In Washington, Gardner is considered a comer. Until February, everyone assumed he was grooming himself for a run at House leadership, which would have made a lot of sense. He’s young (40), ambitious, and equipped with a blinding optimism that contrasts favorably with the dour, prickly Republican leaders of today. No matter the audience or occasion, Gardner’s public bearing is that of a man who’s just found out he’s won the lottery. “We have to be optimistic,” he says. “The ­Republican Party has to be the party of optimism and giving our children a better starting point. We have to make sure we’re broader, more inclusive, and reaching out to every community.”

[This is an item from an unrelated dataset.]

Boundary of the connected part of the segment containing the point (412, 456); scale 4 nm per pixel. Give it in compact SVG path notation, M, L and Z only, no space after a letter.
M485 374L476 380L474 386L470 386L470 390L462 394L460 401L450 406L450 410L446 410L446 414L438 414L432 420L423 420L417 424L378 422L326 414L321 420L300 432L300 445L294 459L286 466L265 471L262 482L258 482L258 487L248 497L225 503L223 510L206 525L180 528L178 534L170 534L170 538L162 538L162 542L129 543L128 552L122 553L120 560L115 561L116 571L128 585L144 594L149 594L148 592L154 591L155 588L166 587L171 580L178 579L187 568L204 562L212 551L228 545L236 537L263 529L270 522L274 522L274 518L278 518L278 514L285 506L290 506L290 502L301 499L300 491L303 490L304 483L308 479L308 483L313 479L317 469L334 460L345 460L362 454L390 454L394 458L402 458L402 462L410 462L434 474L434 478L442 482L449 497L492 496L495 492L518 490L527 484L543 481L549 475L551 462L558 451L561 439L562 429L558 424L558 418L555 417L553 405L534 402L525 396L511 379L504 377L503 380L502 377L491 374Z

Gardner says he decided to give up his House seat and run for the Senate because he was tired of Democrats blocking GOP bills. “Look at the number of bills we’ve passed in the House,” he says. “I didn’t go there to send out press releases. We’ve passed over 300 bills, many of them with bipartisan support, but none are moving in the Senate because Harry Reid won’t bring them up. And Harry Reid is there because of people like Mark Udall.”

Another likely factor in Gardner’s ­decision was the tail wind Colorado ­Republicans were expecting from oil and gas companies, thanks to a series of ballot initiatives, backed by Representative Jared Polis of Boulder, a liberal Democrat, that would ban or limit several forms of hydraulic fracturing. This threat to a $29 billion state ­industry was expected to elicit many millions of dollars in ads from oil companies frantic to preserve their drilling rights.

Because Gardner was gunning for House leadership, he’s voted as a hard-right conservative. Last year, ­National Journal ranked him as the 10th-most-­conservative member of the House, putting him to the right of such Tea Party stalwarts as Steve King and Michele Bachmann.

Still, the sudden shift from wooing conservatives to appealing to moderates and independents has been tricky. Nothing ­illustrates this better than Gardner’s struggle to switch positions on ­personhood. In 2008 and 2010, he supported Colorado’s personhood amendments (both were ­defeated). He currently co-sponsors a federal personhood bill, the Life at Conception Act, that would give legal protection to the “preborn” from “the moment of fertilization.”

One reason opponents object to such laws is that they appear to outlaw hormonal forms of birth control, such as the pill, that prevent fertilized eggs from ­implanting in the uterine wall. In March, after joining the Senate race, Gardner ­declared that he would not support Colorado’s latest personhood initiative, basing his decision on the rather incredible claim that he had only recently grasped its full effect. “As I’ve learned more about it,” he told the Associated Press, “I’ve come to the conclusion it can ban common forms of contraception.” Yet he’s still a co-sponsor of the federal bill.

If he can hold on to win a state Obama carried twice, it’s a good bet Gardner will not only break the Democrats’ grip on the Senate but also give his own beleaguered party a road map for the years ahead. “If you look at what’s happened in Colorado,” he says, “there was a period where Republicans may have overreached. Now we see where the Democrats have overreached. And when that happens, the people of Colorado react.” If they do decide Democrats have gone too far too fast, it will be an ominous sign for Hillary Clinton, or whoever is the 2016 nominee, since most Democrats support gay marriage, gun control, liberalization of marijuana laws, and the Affordable Care Act.

[Udall] can still eke out a victory. Colorado Democrats were among the first to build a sophisticated turnout operation (it’s credited with ­securing Senator Bennet’s win in 2010). A recent New York Times study found the state’s Democrats outspending Republicans in voter turnout by 8 to 1.